Open YamatoSecurity opened 2 weeks ago
nishikawaakira
commented
1 week ago It seems like a lot of work to implement, but if it makes it easier to understand the cause of the detection, I think it is a good idea. I don't understand the structure of YML, so I would like to know what to color and how to color it 🙏
YamatoSecurity
commented
1 week ago I like this way. Any field name with field: format is blue. Field values are the regular color (black or white), or could do orange like in the example.
Comments (# this is a comment) should be green.

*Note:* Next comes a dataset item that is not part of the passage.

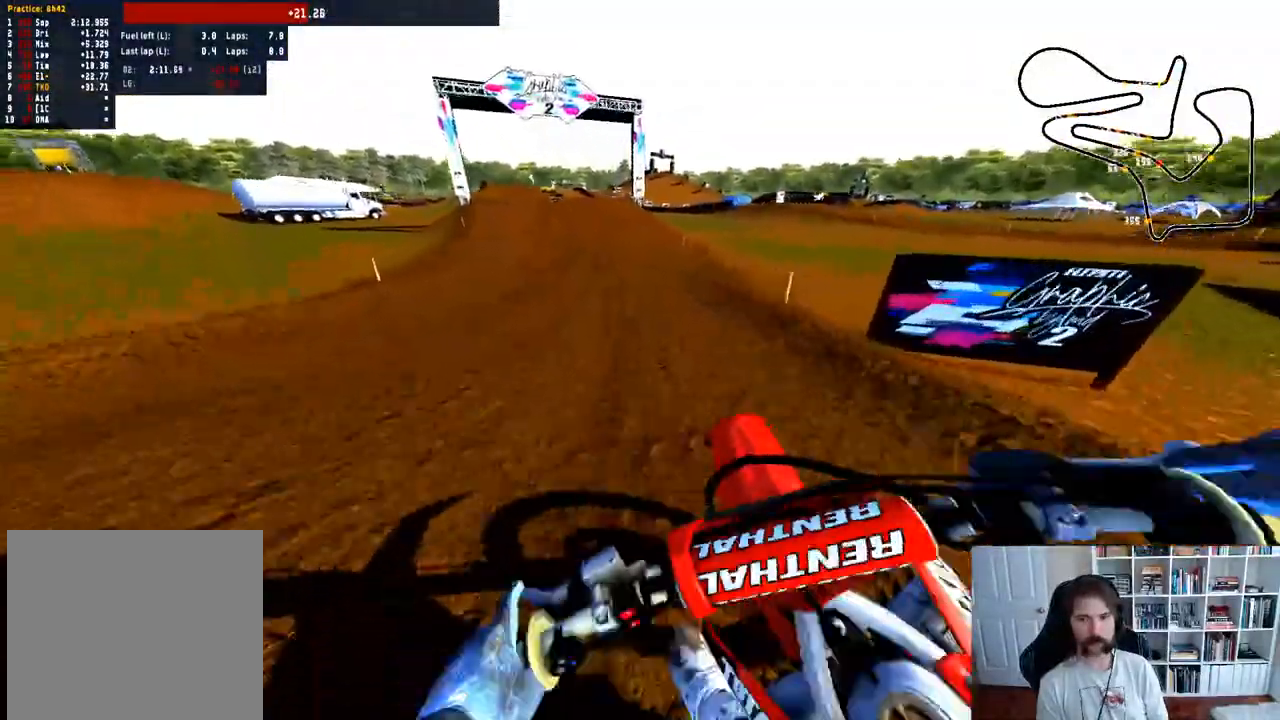
{"buttons": ["R2"], "left_stick": "left", "right_stick": "center", "events": [[400, "left_stick", "left"]]}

Optionally we could make numerals (1232, etc.. ) and true/false values a different color but I don't think this is necessary.
nishikawaakira
commented
6 days ago @YamatoSecurity
Is it like this?
YamatoSecurity
commented
6 days ago @nishikawaakira That looks great. The example doesn't have a comment in there but if the # This is a comment lines are green (like the description in the example), then that is ok.
nishikawaakira
commented
10 hours ago @YamatoSecurity I've been trying various things, but when fields in the rule file are added or changed, it causes a mismatch with the structure definition, and Nim's YAML library throws an exception and crashes. Is this an issue? I'd like to consider whether it's better to leave it as it is or proceed with this approach.
Depending on the browser, some browsers will only let you download the YML file when clicking the link which is not convenient for looking up rules. @nishikawaakira What about creating colored syntax highlighted HTML pages based on the YML files when running the
html-reportcommand and then open up that HTML when someone clicks on a rule link?